With respect to the child care tax deduction, why do we not treat families equally, those who choose to have one parent stay at home to care for the children and those who choose to have both parents work? Why do we not have equity in the tax system? There is no reason that cannot happen.
I send this message to the government members who have spoken in a disparaging way about parents who choose to stay at home to care for their children. There is no more valuable job in this country than a parent who stays at home to care for their children.
It is not only the most valuable job, I would submit that it is the most difficult job. I would not want to trade places with those parents who stay at home to do the very difficult job of bringing up children in the society we live in today, but it is essential.
There have been medical studies and analyses done around the world. The Minister of Labour will attest to this because of the hard work which she and her husband have done on the head start program in Moncton.
The impact of a parent on the development of a child particularly in the first eight years of life is unparalleled. The positive and negative impact that can have is unlike anything else that can take place in the development of that child toward becoming an adolescent and after that an adult.
The positive impact of loving, caring parents in the development of children through providing a secure environment and the basic needs is far more important than any money they may have in their pockets. It is far more important than any material goods that can be given to children. Parents staying home and doing that are not only contributing to society in the most valuable way possible but they are contributing to the development of children in a way that nothing else can compare to.

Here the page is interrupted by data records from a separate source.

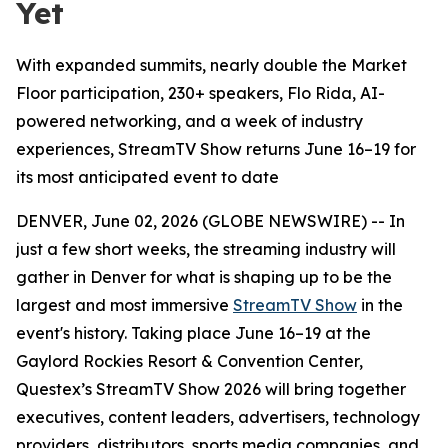
Yet
With expanded summits, nearly double the Market
Floor participation, 230+ speakers, Flo Rida, AI-
powered networking, and a week of industry
experiences, StreamTV Show returns June 16–19 for
its most anticipated event to date
DENVER, June 02, 2026 (GLOBE NEWSWIRE) -- In
just a few short weeks, the streaming industry will
gather in Denver for what is shaping up to be the
largest and most immersive
StreamTV Show
in the
event's history. Taking place June 16–19 at the
Gaylord Rockies Resort & Convention Center,
Questex’s StreamTV Show 2026 will bring together
executives, content leaders, advertisers, technology
providers, distributors, sports media companies, and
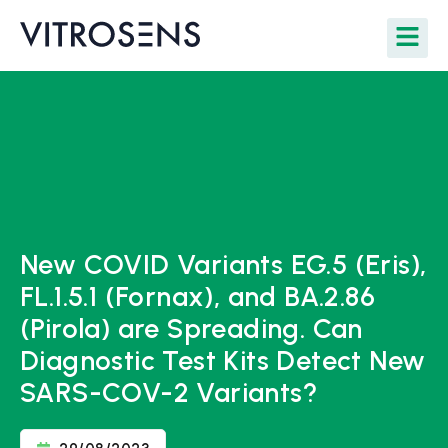
New COVID Variants EG.5 (Eris),
FL.1.5.1 (Fornax), and BA.2.86
(Pirola) are Spreading. Can
Diagnostic Test Kits Detect New
SARS-COV-2 Variants?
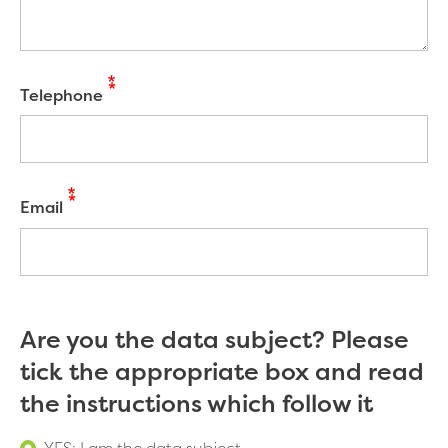
Telephone
Email
Are you the data subject? Please
tick the appropriate box and read
the instructions which follow it
YES: I am the data subject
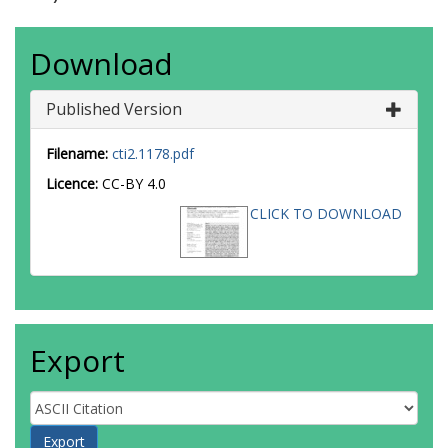
Download
Published Version
Filename:
cti2.1178.pdf
Licence:
CC-BY 4.0
CLICK TO DOWNLOAD
Export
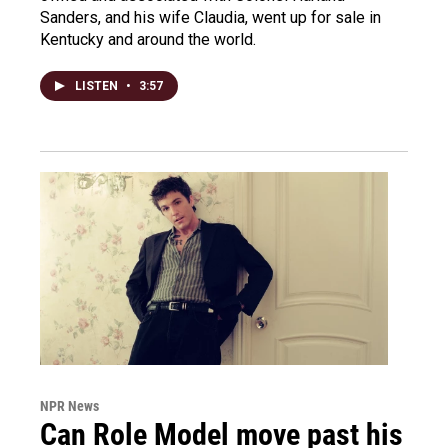
Sanders, and his wife Claudia, went up for sale in
Kentucky and around the world.
LISTEN
•
3:57
NPR News
Can Role Model move past his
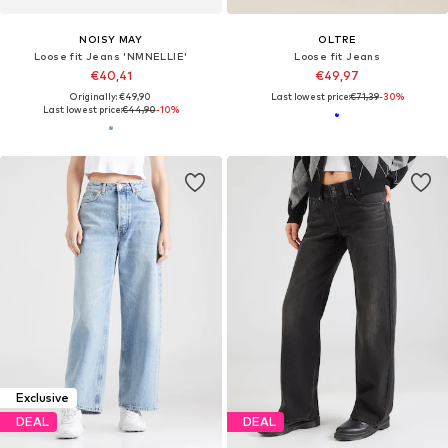
NOISY MAY
OLTRE
Loose fit Jeans 'NMNELLIE'
Loose fit Jeans
€40,41
€49,97
Originally: €49,90
Last lowest price:
€71,39
-30%
Last lowest price:
€44,90
-10%
Exclusive
DEAL
DEAL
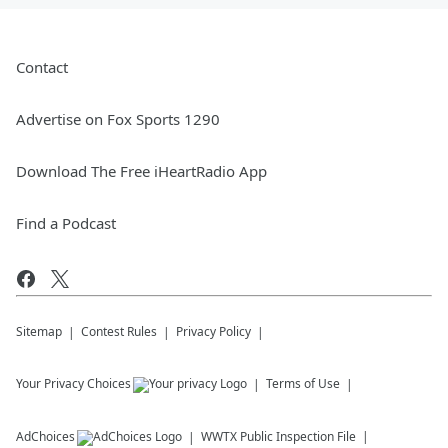
Contact
Advertise on Fox Sports 1290
Download The Free iHeartRadio App
Find a Podcast
Sitemap
Contest Rules
Privacy Policy
Your Privacy Choices
Terms of Use
AdChoices
WWTX
Public Inspection File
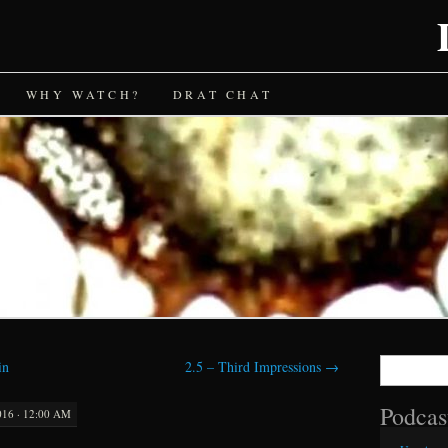
WHY WATCH?
DRAT CHAT
Search
in
2.5 – Third Impressions
→
for:
Podcas
016 · 12:00 AM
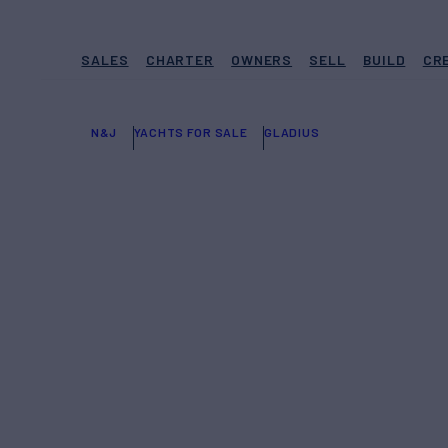
SALES
CHARTER
OWNERS
SELL
BUILD
CR
N&J
YACHTS FOR SALE
GLADIUS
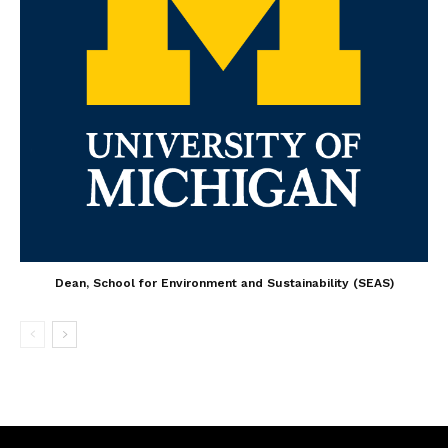
Dean, School for Environment and Sustainability (SEAS)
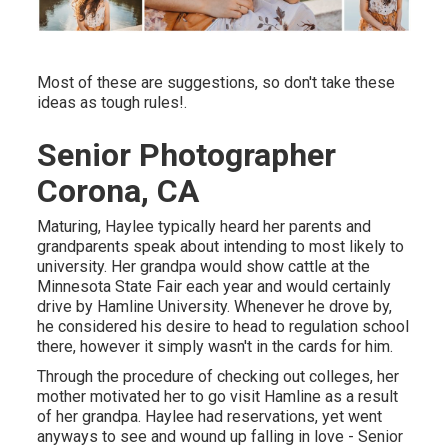
Most of these are suggestions, so don't take these
ideas as tough rules!.
Senior Photographer
Corona, CA
Maturing, Haylee typically heard her parents and
grandparents speak about intending to most likely to
university. Her grandpa would show cattle at the
Minnesota State Fair each year and would certainly
drive by Hamline University. Whenever he drove by,
he considered his desire to head to regulation school
there, however it simply wasn't in the cards for him.
Through the procedure of checking out colleges, her
mother motivated her to go visit Hamline as a result
of her grandpa. Haylee had reservations, yet went
anyways to see and wound up falling in love - Senior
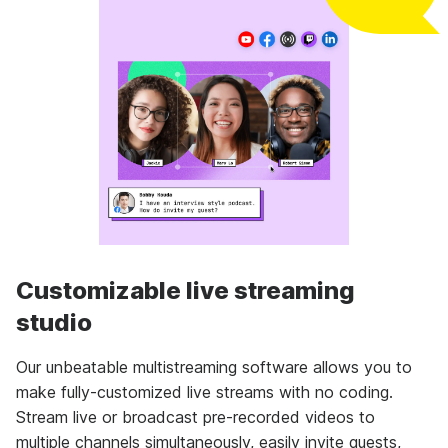
Customizable live streaming
studio
Our unbeatable multistreaming software allows you to
make fully-customized live streams with no coding.
Stream live or broadcast pre-recorded videos to
multiple channels simultaneously, easily invite guests,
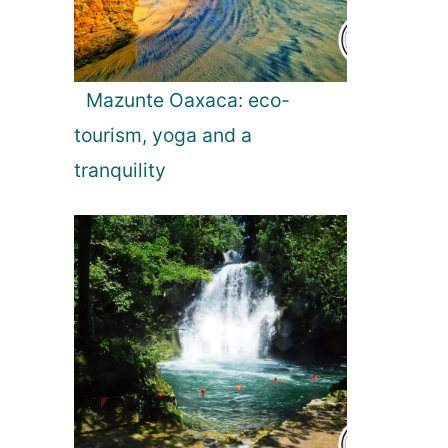
Mazunte Oaxaca: eco-
tourism, yoga and a
tranquility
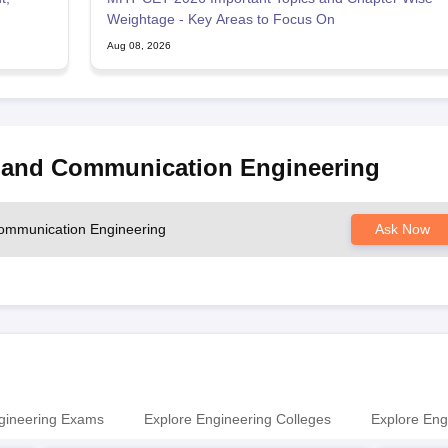
Weightage - Key Areas to Focus On
Aug 08, 2026
s and Communication Engineering
 Communication Engineering
Ask Now
gineering Exams
Explore Engineering Colleges
Explore Eng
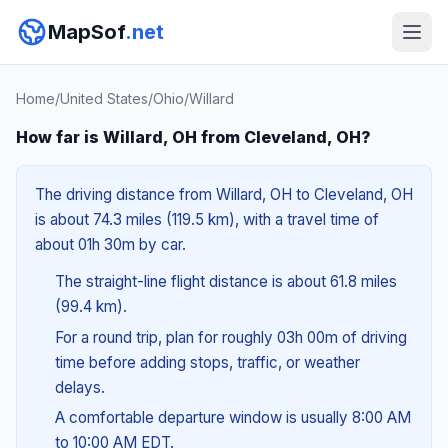
MapSof
.net
Home
/
United States
/
Ohio
/
Willard
How far is Willard, OH from Cleveland, OH?
The driving distance from Willard, OH to Cleveland, OH
is about 74.3 miles (119.5 km), with a travel time of
about 01h 30m by car.
The straight-line flight distance is about 61.8 miles
(99.4 km).
For a round trip, plan for roughly 03h 00m of driving
time before adding stops, traffic, or weather
delays.
A comfortable departure window is usually 8:00 AM
to 10:00 AM EDT.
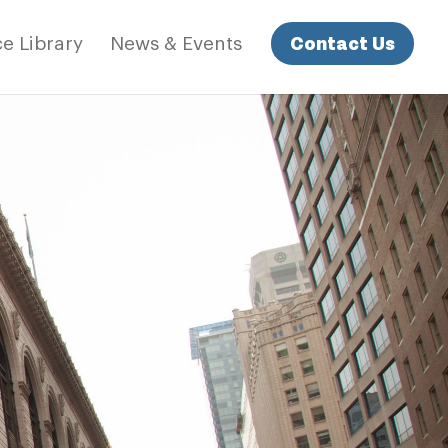
Contact Us
e Library
News & Events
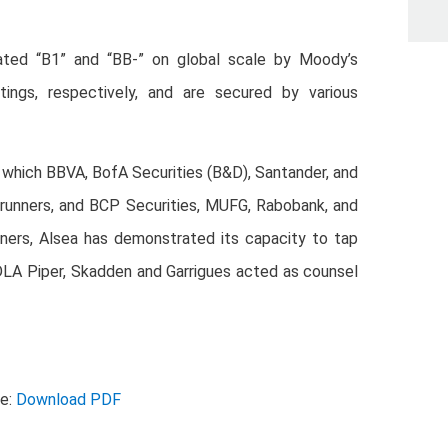
ted “B1” and “BB-” on global scale by Moody’s
tings, respectively, and are secured by various
n which BBVA, BofA Securities (B&D), Santander, and
-runners, and BCP Securities, MUFG, Rabobank, and
ners, Alsea has demonstrated its capacity to tap
. DLA Piper, Skadden and Garrigues acted as counsel
se:
Download PDF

The last point is on pensions. Our party has put forth constructive solutions to have super RRSPs, to increase the amounts Canadians are allowed to invest in their RRSPs. Certainly the CPP will not be there for them. Why the government does not give Canadians an opportunity to take care of themselves is beyond me.
If we have super RRSPs and increase the amounts Canadians can invest in markets outside Canada, if we enable people to invest in their own health and welfare and give them the tools to take care of themselves, that is the greatest gift we can give to Canadians. By doing that there will be more money to provide for those people who are poor and middle class who cannot take care of themselves. The solutions are out there. We do not need more studies, we need action. I challenge the government to take up that challenge today and to act now.